Он надел тёплый свитер, прихватил с собой плед и вышел на веранду. Вокруг не было ни души. У Серафима возникло чувство, что он один сейчас во всём мире вышел наружу – навстречу этому дождю…
Ветер усилился, капли дождя долетали даже до Серафима, который сидел на веранде. Он отодвинулся подальше, завернулся в плед и заварил себе чашку кофе. Дождь всё не переставал. Да, подумал Серафим, льёт как из ведра. Прямо как тогда, когда я первый раз запомнил Отшельника…

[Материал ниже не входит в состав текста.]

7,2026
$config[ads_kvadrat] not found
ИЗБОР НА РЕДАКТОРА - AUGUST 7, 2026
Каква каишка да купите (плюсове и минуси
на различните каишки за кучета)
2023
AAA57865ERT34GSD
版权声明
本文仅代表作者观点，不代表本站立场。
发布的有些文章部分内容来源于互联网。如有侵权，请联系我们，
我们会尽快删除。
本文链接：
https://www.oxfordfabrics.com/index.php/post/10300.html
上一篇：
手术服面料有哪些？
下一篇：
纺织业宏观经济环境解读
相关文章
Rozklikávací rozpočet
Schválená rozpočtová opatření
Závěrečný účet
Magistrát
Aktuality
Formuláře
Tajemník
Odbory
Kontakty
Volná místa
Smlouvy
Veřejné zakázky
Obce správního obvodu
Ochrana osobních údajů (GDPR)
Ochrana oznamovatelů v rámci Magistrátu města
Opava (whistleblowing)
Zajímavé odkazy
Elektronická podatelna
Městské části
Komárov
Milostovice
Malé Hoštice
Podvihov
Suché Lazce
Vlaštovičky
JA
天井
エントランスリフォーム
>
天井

… Был 1943-ий год, шла война. Отец Серафима второй год воевал на фронте. Серафиму было всего три с половиной годика, когда он впервые, как ему казалось, увидел Василия Васильевича. С вечера гремела гроза и шёл ливень. То и дело в окне сверкало. Мать сидела за столом и, кажется, что-то подшивала. А у маленького Серафима при каждом раскате замирало сердце. Он крепко зажмуривался, но яркий свет и сильные раскаты грома не давали ему заснуть. Ему хотелось плакать, звать маму, но он молчал, прячась под одеялом. Мать в последнее время была очень задумчивой и молчаливой, и Серафим это чувствовал, а потому ему не хотелось лишний раз её расстраивать.

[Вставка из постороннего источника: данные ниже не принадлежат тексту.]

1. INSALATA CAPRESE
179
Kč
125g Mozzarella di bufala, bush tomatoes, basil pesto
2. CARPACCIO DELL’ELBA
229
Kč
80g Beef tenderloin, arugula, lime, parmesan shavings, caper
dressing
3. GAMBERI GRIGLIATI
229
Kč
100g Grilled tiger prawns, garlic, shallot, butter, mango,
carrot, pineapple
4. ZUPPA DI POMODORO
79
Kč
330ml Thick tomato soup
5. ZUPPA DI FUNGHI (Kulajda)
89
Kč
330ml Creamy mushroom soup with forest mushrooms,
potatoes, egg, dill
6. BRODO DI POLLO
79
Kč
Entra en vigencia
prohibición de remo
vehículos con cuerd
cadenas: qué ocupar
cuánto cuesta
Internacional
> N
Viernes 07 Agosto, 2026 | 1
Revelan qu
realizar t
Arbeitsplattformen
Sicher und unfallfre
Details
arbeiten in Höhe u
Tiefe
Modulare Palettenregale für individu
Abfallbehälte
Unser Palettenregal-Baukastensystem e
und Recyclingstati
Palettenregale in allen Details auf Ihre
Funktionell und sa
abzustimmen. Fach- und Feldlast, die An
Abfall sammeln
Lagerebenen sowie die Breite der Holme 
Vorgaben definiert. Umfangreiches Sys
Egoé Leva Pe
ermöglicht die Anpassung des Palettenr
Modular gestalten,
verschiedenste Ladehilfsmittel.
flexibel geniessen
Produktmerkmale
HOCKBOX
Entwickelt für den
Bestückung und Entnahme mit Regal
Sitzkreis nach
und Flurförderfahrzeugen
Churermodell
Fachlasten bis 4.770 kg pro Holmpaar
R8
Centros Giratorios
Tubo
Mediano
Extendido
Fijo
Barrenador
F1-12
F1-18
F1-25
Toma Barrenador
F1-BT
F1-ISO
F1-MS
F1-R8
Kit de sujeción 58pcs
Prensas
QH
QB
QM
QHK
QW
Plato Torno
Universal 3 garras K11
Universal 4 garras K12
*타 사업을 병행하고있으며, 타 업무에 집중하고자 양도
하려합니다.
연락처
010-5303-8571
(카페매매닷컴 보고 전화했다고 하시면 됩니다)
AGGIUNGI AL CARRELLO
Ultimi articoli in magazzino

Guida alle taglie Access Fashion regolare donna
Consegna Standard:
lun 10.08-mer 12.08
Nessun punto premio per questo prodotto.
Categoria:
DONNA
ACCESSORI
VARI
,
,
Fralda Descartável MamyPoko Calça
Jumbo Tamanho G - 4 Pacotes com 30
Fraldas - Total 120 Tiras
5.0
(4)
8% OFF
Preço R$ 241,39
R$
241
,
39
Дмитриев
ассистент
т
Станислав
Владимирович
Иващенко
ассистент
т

Неожиданно кто-то постучал в дверь. Мать вздрогнула, отложила своё дело и осторожно подошла к двери. Когда она открыла, то на пороге показался мужчина. На вид было трудно определить, сколько ему лет, потому что он носил длинную бороду и прихрамывал, однако в движениях его чувствовалась сила и гибкость. Так хромают молодые солдаты с тяжёлым ранением. Он прошёл в горницу и достал из-под плаща какой-то свёрток.
– Извини, Полина, – сказал он низким голосом, – он немного промок.
– Да ну что вы, Василий Васильевич, – тихо ответила мать. – Зайдёте?
– Нет, Полина, не сегодня, – сказал мужчина. – Меня ещё в другом месте ждут.
Вдруг глаза его остановились на Серафиме. Казалось, он не замечал его до этого.
– Боишься, казак? – серьёзно спросил он его. – Не бойся, гроза эта куда приветливее немцев, да и вообще всех людей, запомни! – сказал Василий Васильевич и, не дождавшись ответа, ушёл. Мать закрыла за ним дверь.
Слова этого человека успокоили ребёнка, Серафим заснул, несмотря на то что дождь не прекращался. Он уже не услышал, как мать тихо плакала, разворачивая свёрток, и не почувствовал, как в хате запахло рыбой и мясом…
… Чашка Серафима опустела. Он поднялся, чтобы заварить ещё кофе. Ему не хотелось прерывать это настроение, и он решил ещё посидеть и повспоминать Василия Васильевича. Снова сев, ему показалось, что в его саду что-то двинулось… Он присмотрелся и увидел кота. Он его узнал. Кот этот часто приходил к нему на участок. Серафим прозвал его Хозяином. Уж больно повадки у этого кота были гордые и своенравные. Другие кошки приходили к Серафиму чего-нибудь поесть, а этот почти ничего не ел из того, что предлагал ему Серафим, зато любил обойти участок, веранду, бывало, даже в дом к Серафиму заходил, чего не позволяли себе другие кошки. В общем, вёл себя он так, будто всё вокруг здесь ему принадлежит, словно он кругом здесь всему хозяин. А главное кот-то был весь белый, а на морде – чёрное пятно. Когда Серафим его впервые увидел, то долго не мог понять, в чём этот кот измазался.